WHAT THIS TASK INVOLVES. Copy out every line of the records below word for word, leaving out the pictures.
* * * * * * *
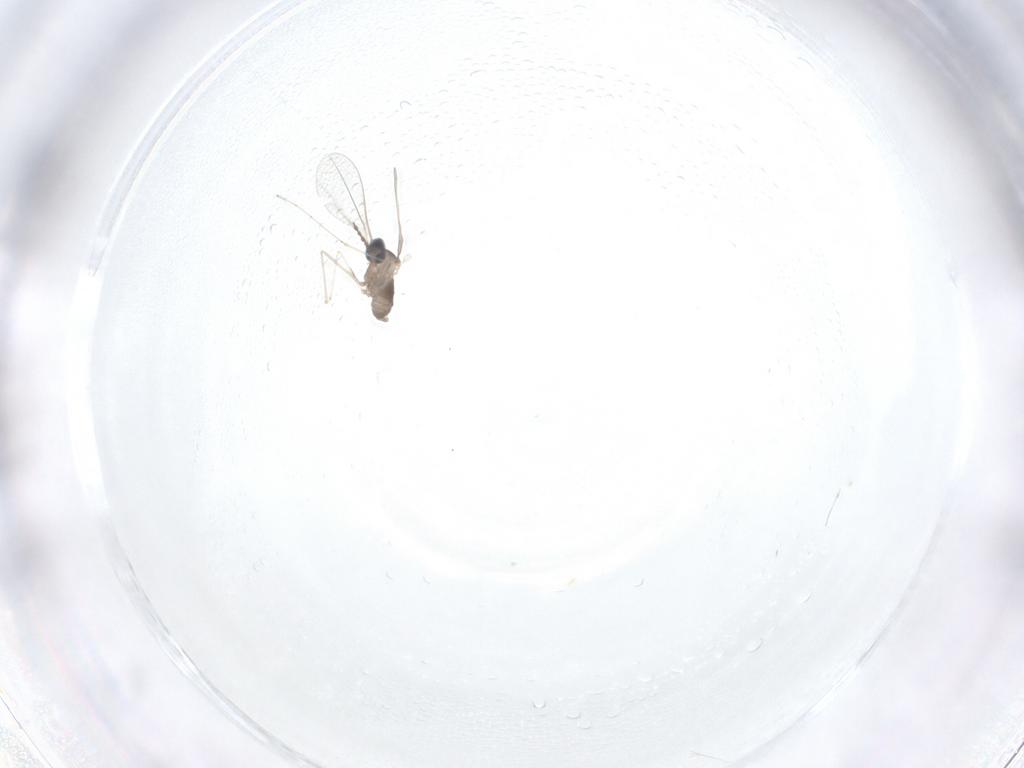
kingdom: Animalia
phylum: Arthropoda
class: Insecta
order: Diptera
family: Cecidomyiidae
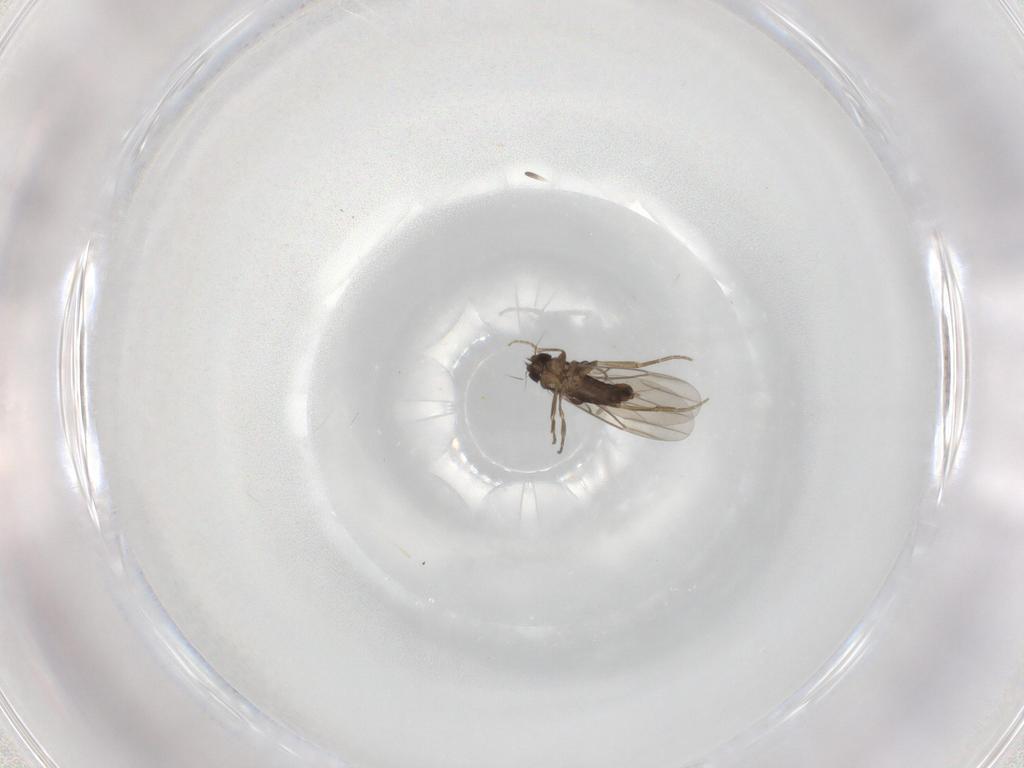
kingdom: Animalia
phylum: Arthropoda
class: Insecta
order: Diptera
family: Phoridae
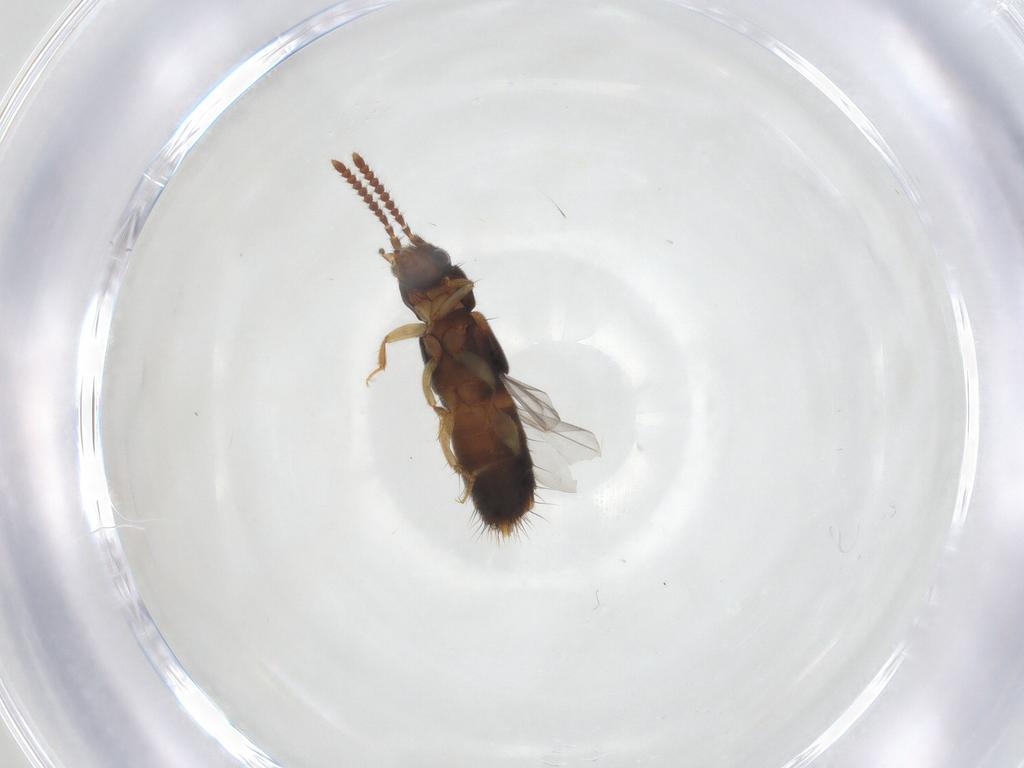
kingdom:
* * * * * * *
TASK SOLUTION.
kingdom: Animalia
phylum: Arthropoda
class: Insecta
order: Diptera
family: Cecidomyiidae
kingdom: Animalia
phylum: Arthropoda
class: Insecta
order: Diptera
family: Phoridae
kingdom:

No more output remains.